I prefer high-protein treats—dehydrated meat treats work well and most dogs enjoy them. For an overweight dog on a weight-loss plan, you can also give low-calorie training treats in moderation. They’re often 2 to 3 calories each and widely available .
All in all, try to keep the total number of calories from treats to less than 5 percent. For a 50-pound diabetic dog eating about 1,000 calories total per day, that means treats should total no more than 50 calories per day.
Tips for Caring for a Diabetic Dog
The biggest success factor in keeping your diabetic dog well controlled is routine. Follow these tips:
Get comfortable administering insulin. The process is pretty straightforward, but it’s a good idea to have your veterinary team show you how to do it. I also suggest demonstrating your technique to them, so they can verify you’re doing it correctly.
Stick to a schedule. Carefully follow the insulin and feeding guidelines provided by your vet. Most diabetic dogs should be fed twice daily around the time of their insulin administration.

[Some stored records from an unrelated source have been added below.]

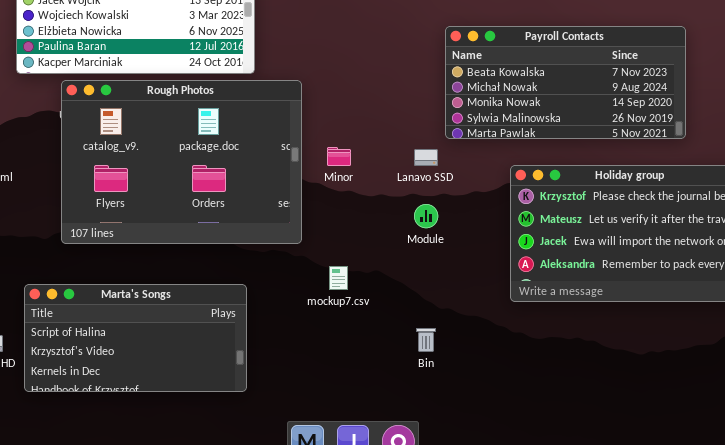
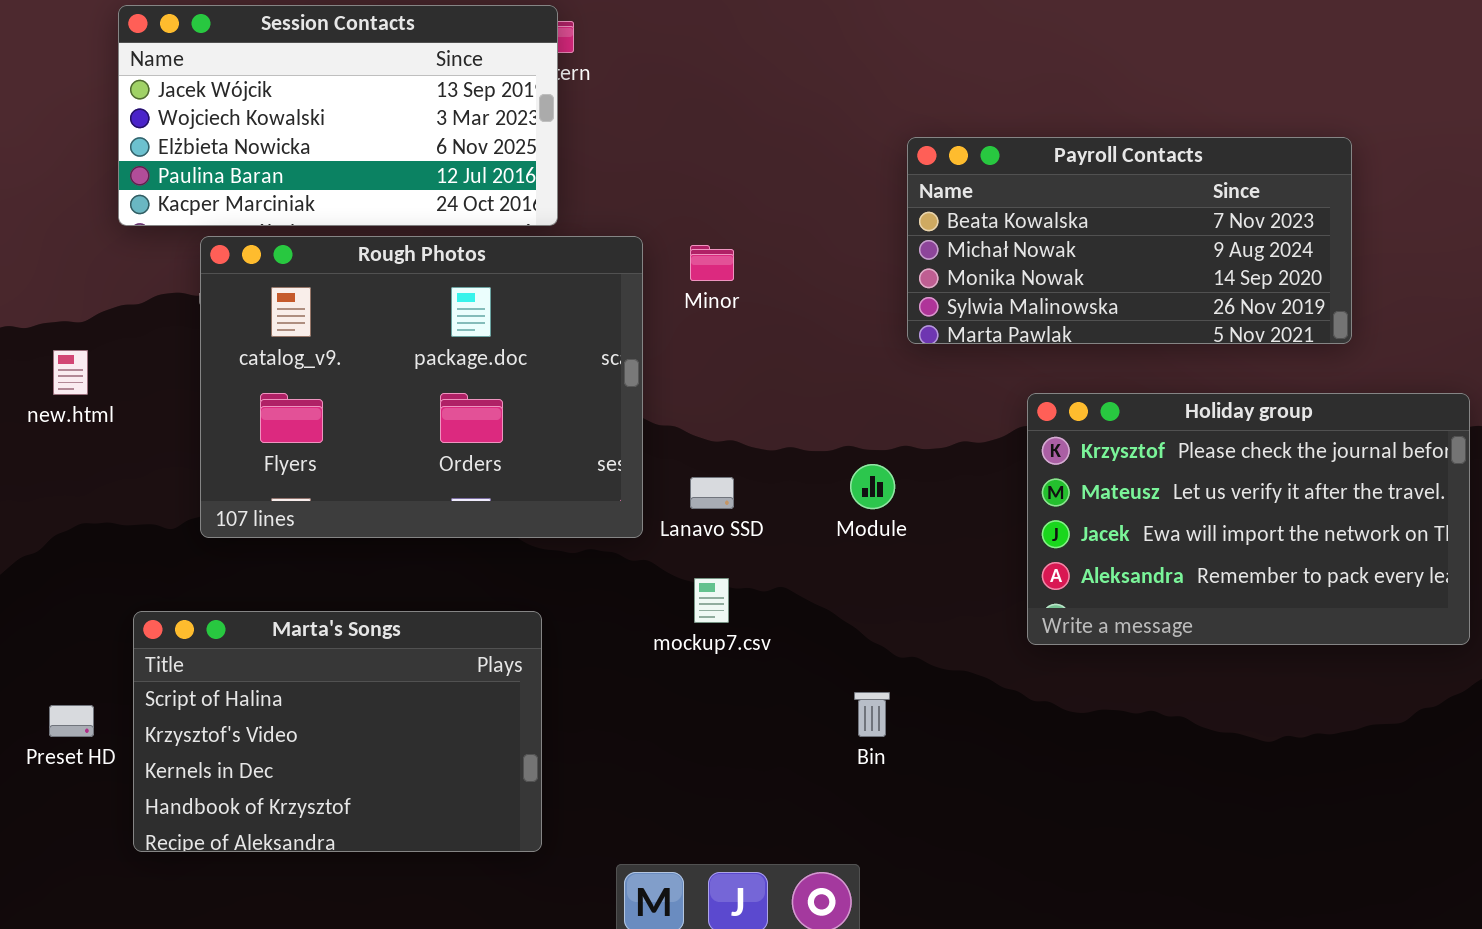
Minor: [327,147,351,166] -> [690,245,734,281], moved
Lanavo SSD: [414,149,438,166] -> [690,477,734,509], moved
Marta's Songs: [24,284,247,392] -> [133,611,542,852], resized

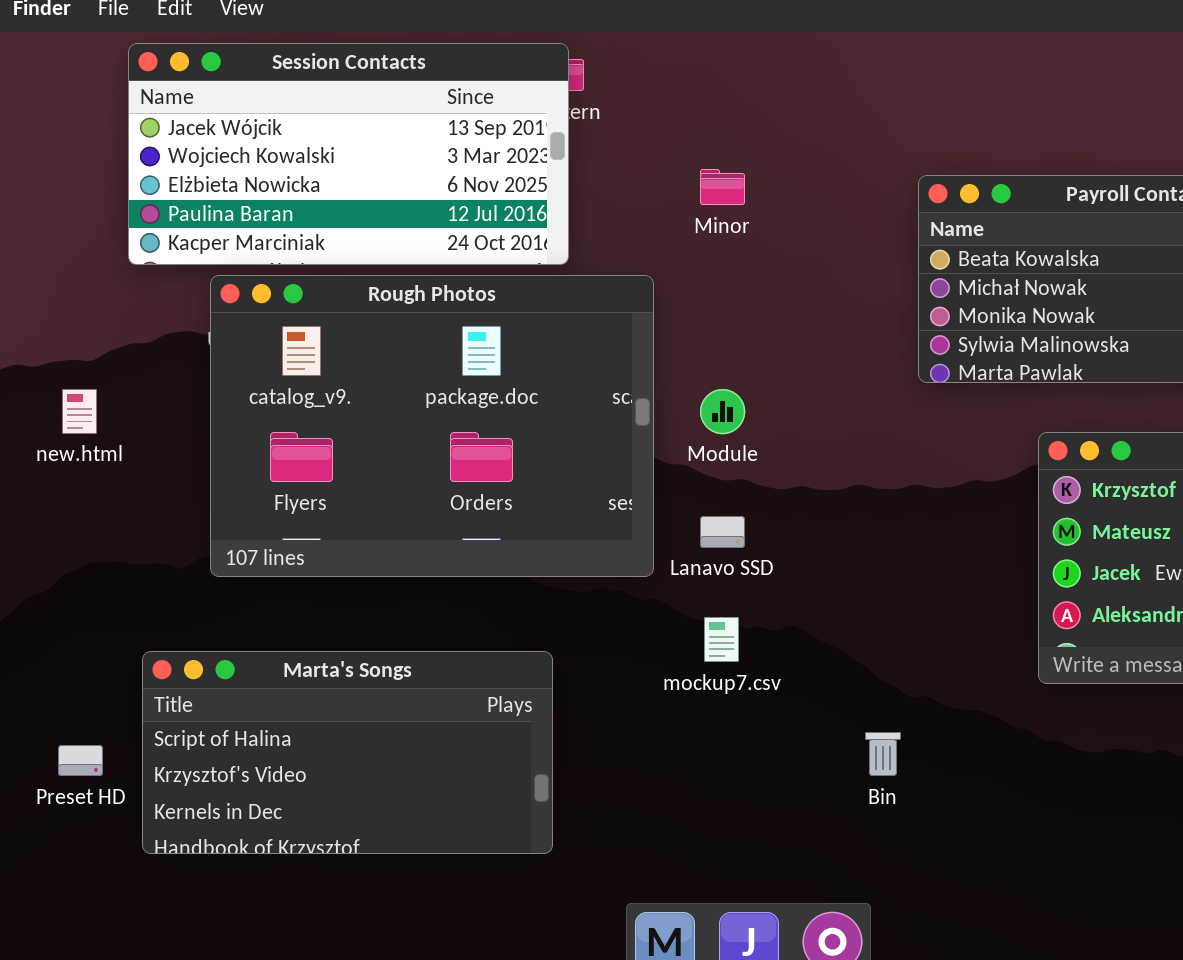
Minor: [690,245,734,281] -> [700,169,745,205], moved
Module: [850,464,895,509] -> [700,389,745,434], moved
Marta's Songs: [133,611,542,852] -> [142,651,553,854], resized

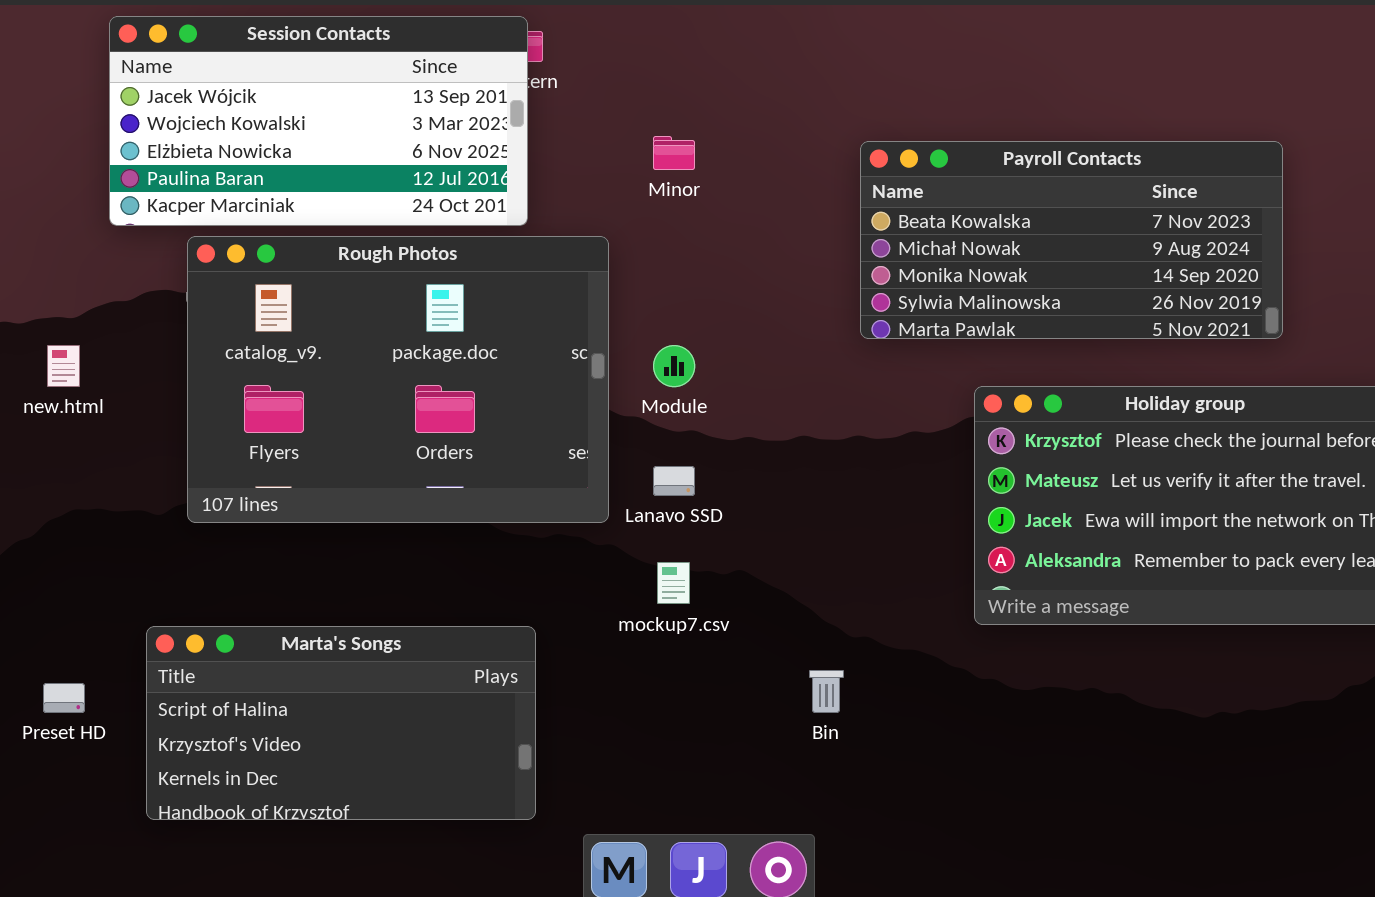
Marta's Songs: [142,651,553,854] -> [146,626,536,820], moved

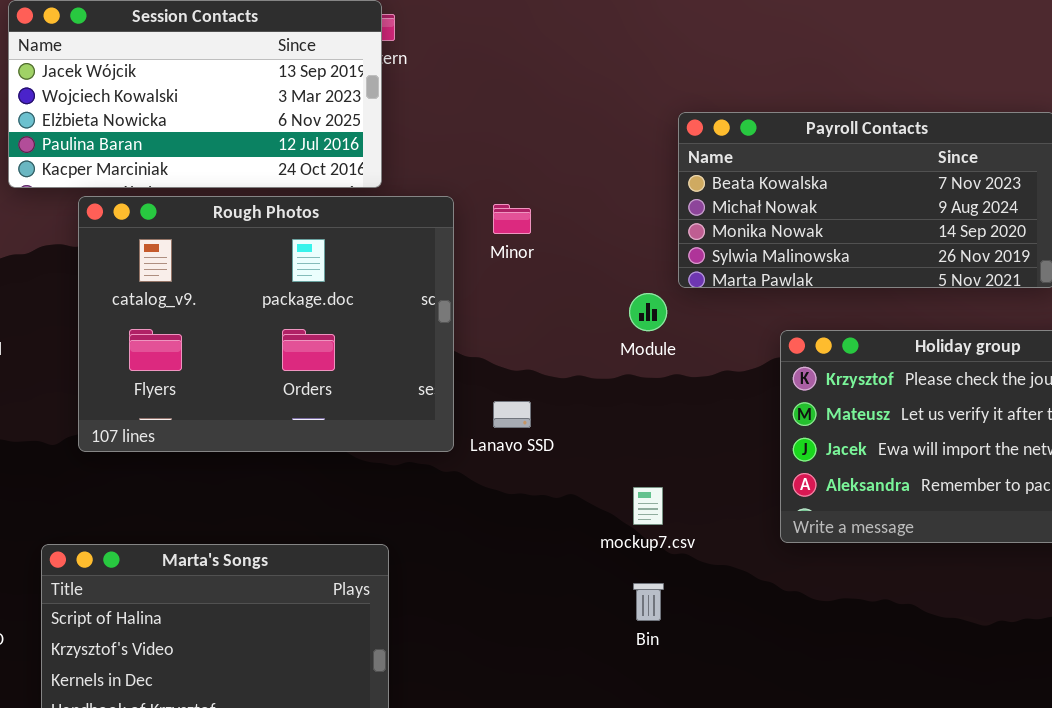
Minor: [653,136,695,170] -> [493,204,531,234], moved
Module: [653,345,695,387] -> [629,293,667,331], moved
mockup7.csv: [657,562,690,604] -> [633,487,663,525], moved

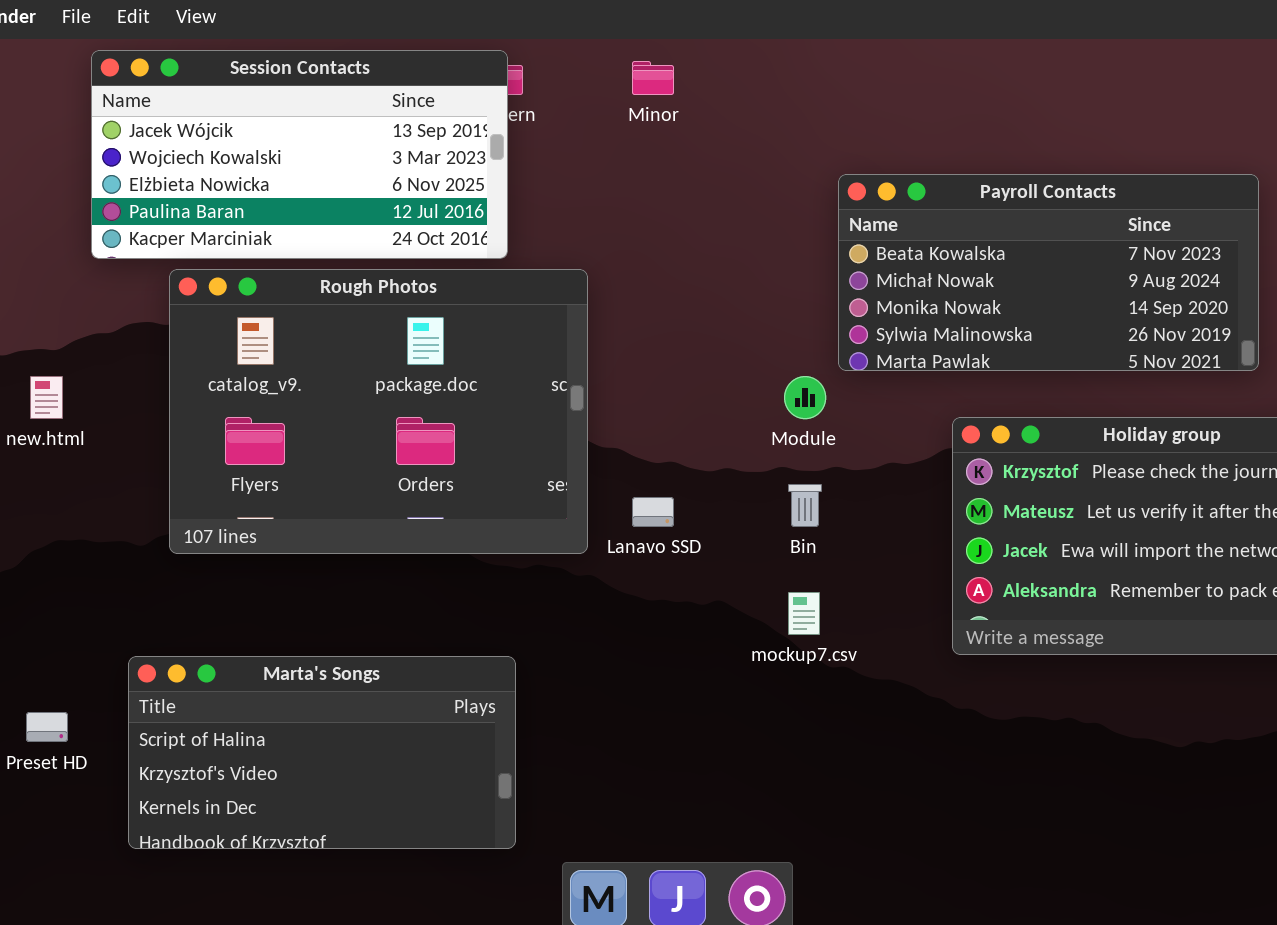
Minor: [493,204,531,234] -> [632,61,674,95], moved
Bin: [633,583,664,621] -> [788,484,822,527], moved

Have a plan if your dog doesn’t eat. Get your vet’s advice here—it may involve cutting your dog’s normal dose of insulin in half.
Monitor your dog’s urine or blood sugar according to your vet’s preference. If your dog has gained or lost weight, it’s a good idea to update your vet as insulin dosing may need to change.
Be consistent with diet. Realistically, diabetic dogs can be fed a number of commercial or balanced home-prepared diets. If the diet changes, the insulin dose may need to change as well—at the least, it’s a good idea to recheck your dog’s glucose levels any time his food changes.
Avoid overdoing treats or supplemental foods. As I mentioned above, consistency is key with any diabetic dog’s diet. Tread lightly with anything outside regularly scheduled meals.
Exercise your dog regularly. Exercise has a host of benefits for all pets, but may also help with keeping blood sugar levels stable and maintenance of weight.
Ensure your pet is at an ideal body weight. If your dog is overweight, talk to your vet about how to safely reduce calories to achieve ideal rates of weight loss. And remember that as your dog gets slimmer, the insulin dose may need to go down.